So What Happened?
The painting is so well known, you might not be surprised to learn that it crossed paths with two of history's most famous figures. But, you probably didn't know that both figures went out of their way to treat it like it had been pooped up there by someone with a remarkably imprecise and explosive strain of diarrhea.
The first noted figure was Leonardo himself. See, frescoes are supposed to be painted on wet plaster or they start to peel. Unless you want your fresco to have the shelf life of a Banksy painting, the wet plaster is as important to the equation as the paint. But this wasn't any painter, he was Leonardo motherfucking da Vinci and if he wanted to paint on a dry surface, who's going to stop him? Unsurprisingly, the whole thing turned to a horrible peeling mess within his own lifetime.
By 1652, it was considered ruined and unrecognizable. This may explain why someone decided later to knock a hole right through the base of Jesus to make room for a door.
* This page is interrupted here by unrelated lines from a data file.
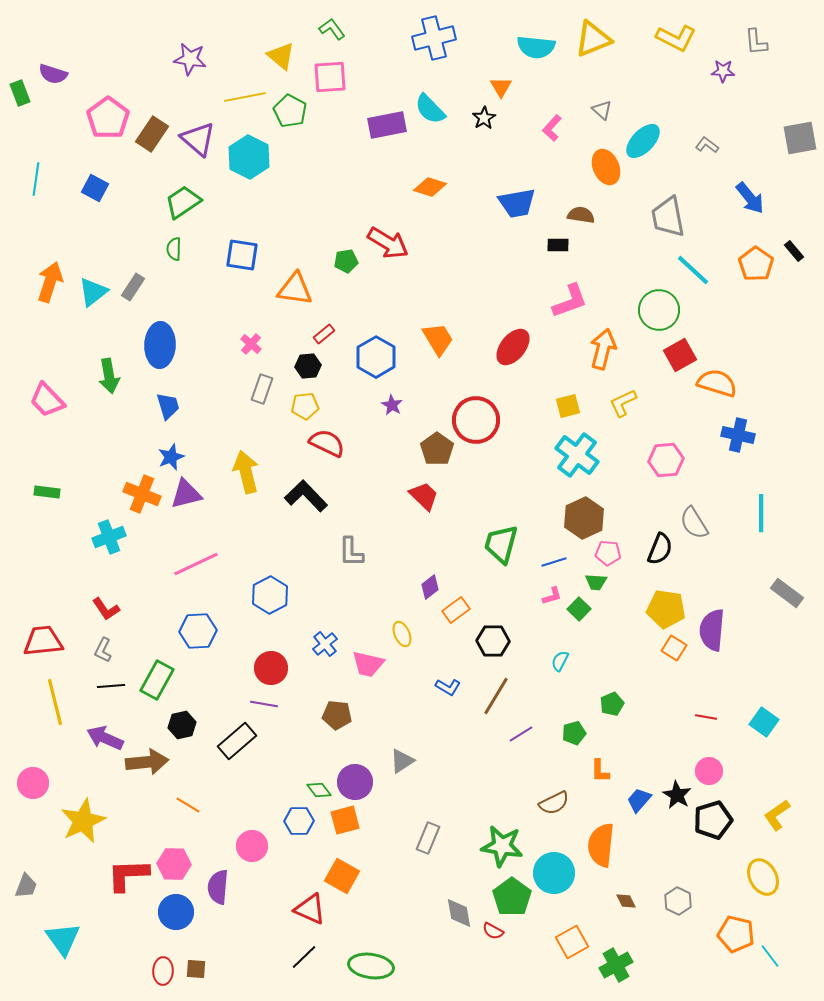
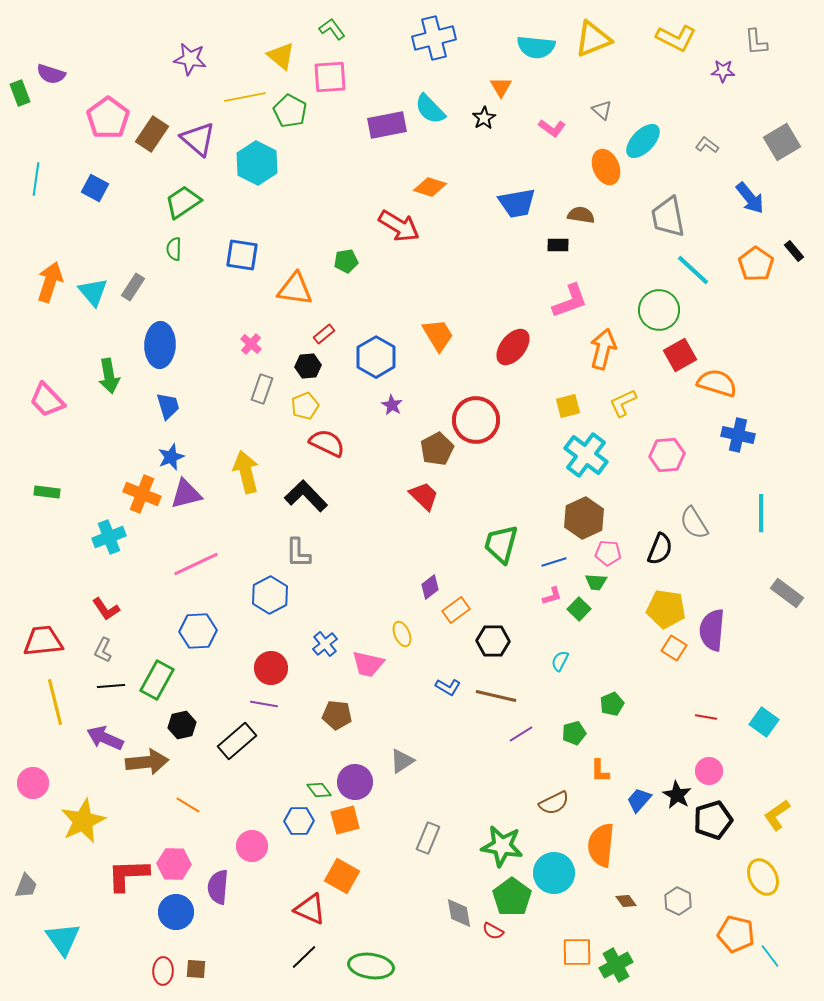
purple semicircle at (53, 74): moved 2 px left
pink L-shape at (552, 128): rotated 96 degrees counterclockwise
gray square at (800, 138): moved 18 px left, 4 px down; rotated 21 degrees counterclockwise
cyan hexagon at (249, 157): moved 8 px right, 6 px down
red arrow at (388, 243): moved 11 px right, 17 px up
cyan triangle at (93, 292): rotated 32 degrees counterclockwise
orange trapezoid at (438, 339): moved 4 px up
yellow pentagon at (305, 406): rotated 16 degrees counterclockwise
brown pentagon at (437, 449): rotated 8 degrees clockwise
cyan cross at (577, 455): moved 9 px right
pink hexagon at (666, 460): moved 1 px right, 5 px up
gray L-shape at (351, 552): moved 53 px left, 1 px down
brown line at (496, 696): rotated 72 degrees clockwise
brown diamond at (626, 901): rotated 10 degrees counterclockwise
orange square at (572, 942): moved 5 px right, 10 px down; rotated 28 degrees clockwise
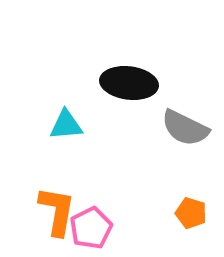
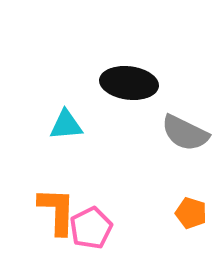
gray semicircle: moved 5 px down
orange L-shape: rotated 8 degrees counterclockwise
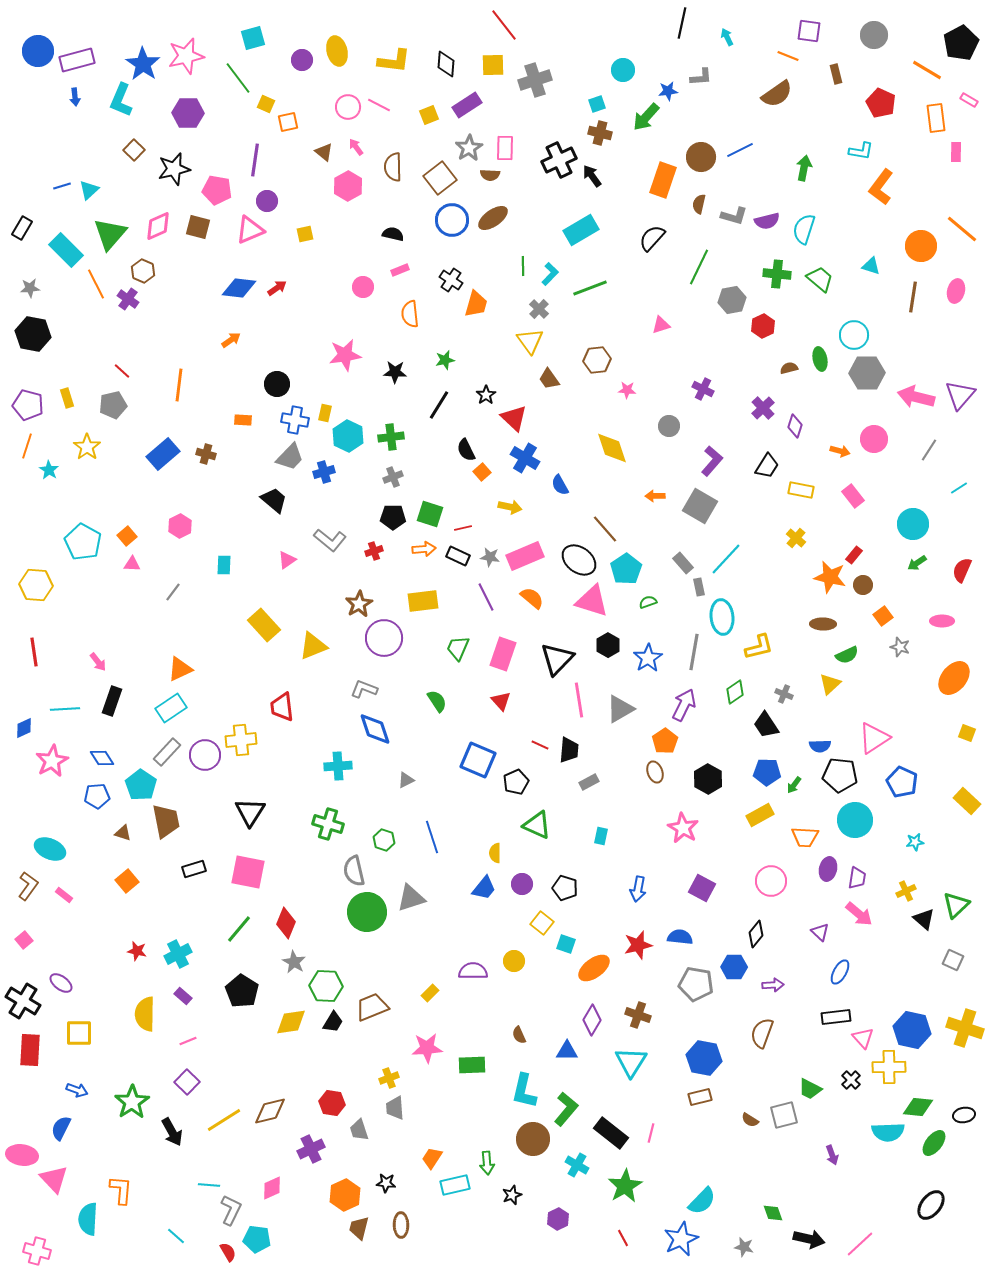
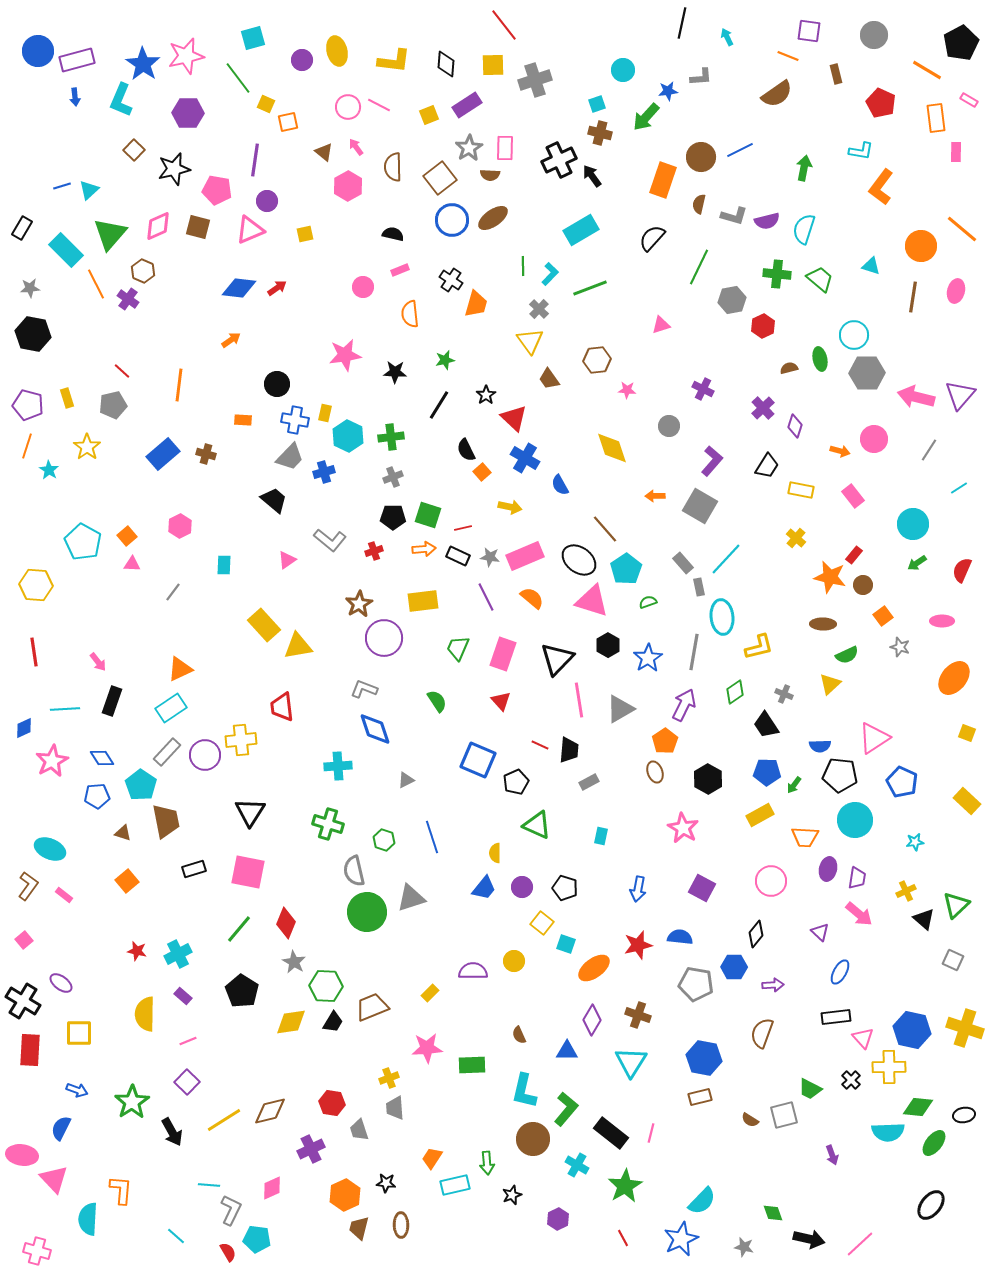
green square at (430, 514): moved 2 px left, 1 px down
yellow triangle at (313, 646): moved 15 px left; rotated 12 degrees clockwise
purple circle at (522, 884): moved 3 px down
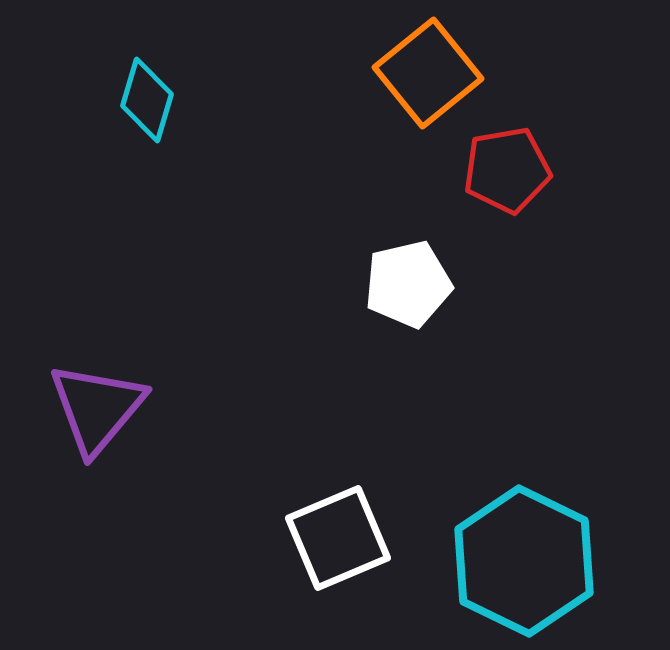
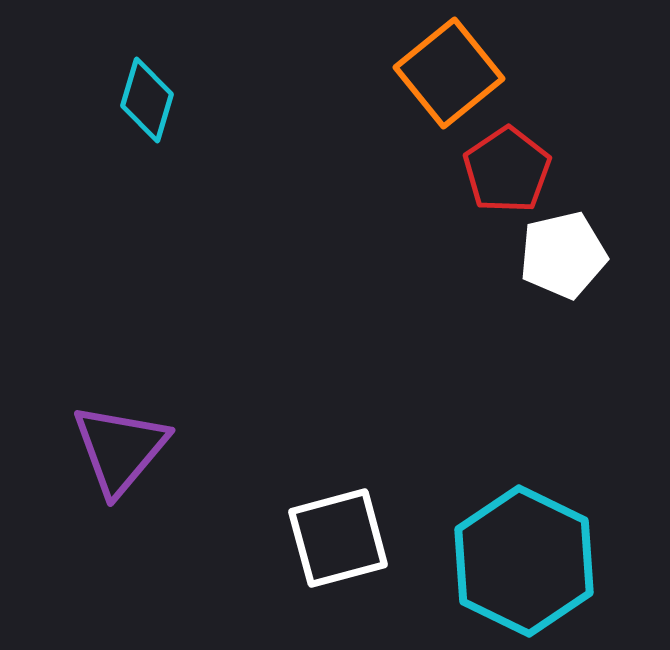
orange square: moved 21 px right
red pentagon: rotated 24 degrees counterclockwise
white pentagon: moved 155 px right, 29 px up
purple triangle: moved 23 px right, 41 px down
white square: rotated 8 degrees clockwise
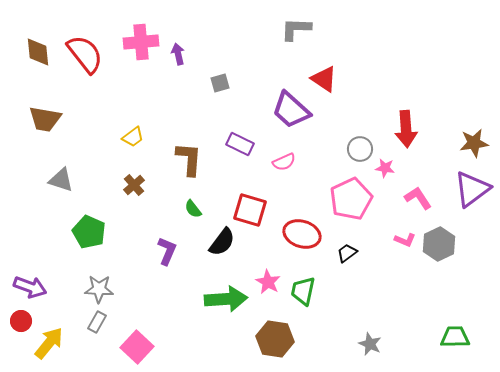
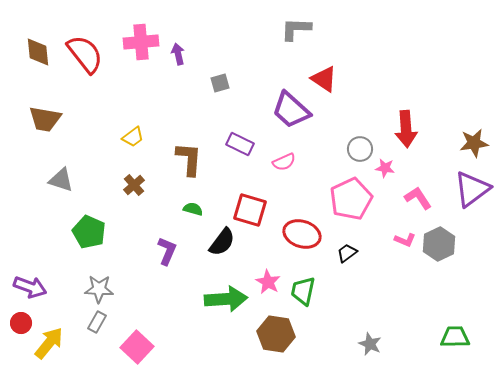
green semicircle at (193, 209): rotated 144 degrees clockwise
red circle at (21, 321): moved 2 px down
brown hexagon at (275, 339): moved 1 px right, 5 px up
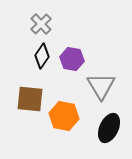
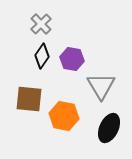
brown square: moved 1 px left
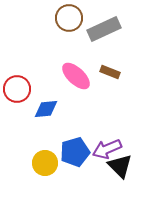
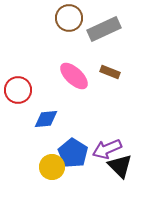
pink ellipse: moved 2 px left
red circle: moved 1 px right, 1 px down
blue diamond: moved 10 px down
blue pentagon: moved 2 px left, 1 px down; rotated 24 degrees counterclockwise
yellow circle: moved 7 px right, 4 px down
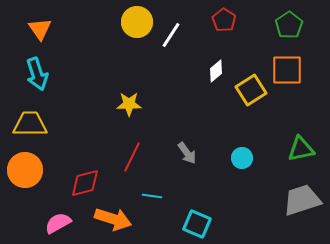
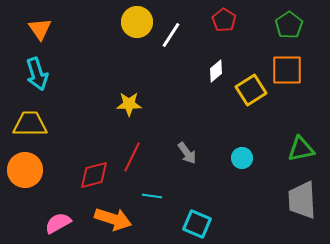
red diamond: moved 9 px right, 8 px up
gray trapezoid: rotated 75 degrees counterclockwise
Just so we're clear how much of a mess this was, this is the 15th century Catholic Italy we're talking about. Jesus was sort of a big deal over there.
Then Napoleon, a great lover of art and anything Leonardo, came along and decided it was shit. When his troops were stationed in Italy, he decided to turn the whole room into a storage closet. Then, because he wasn't quite finished dragging his ass all over Leonardo's second greatest work, he decided to turn it into a prison.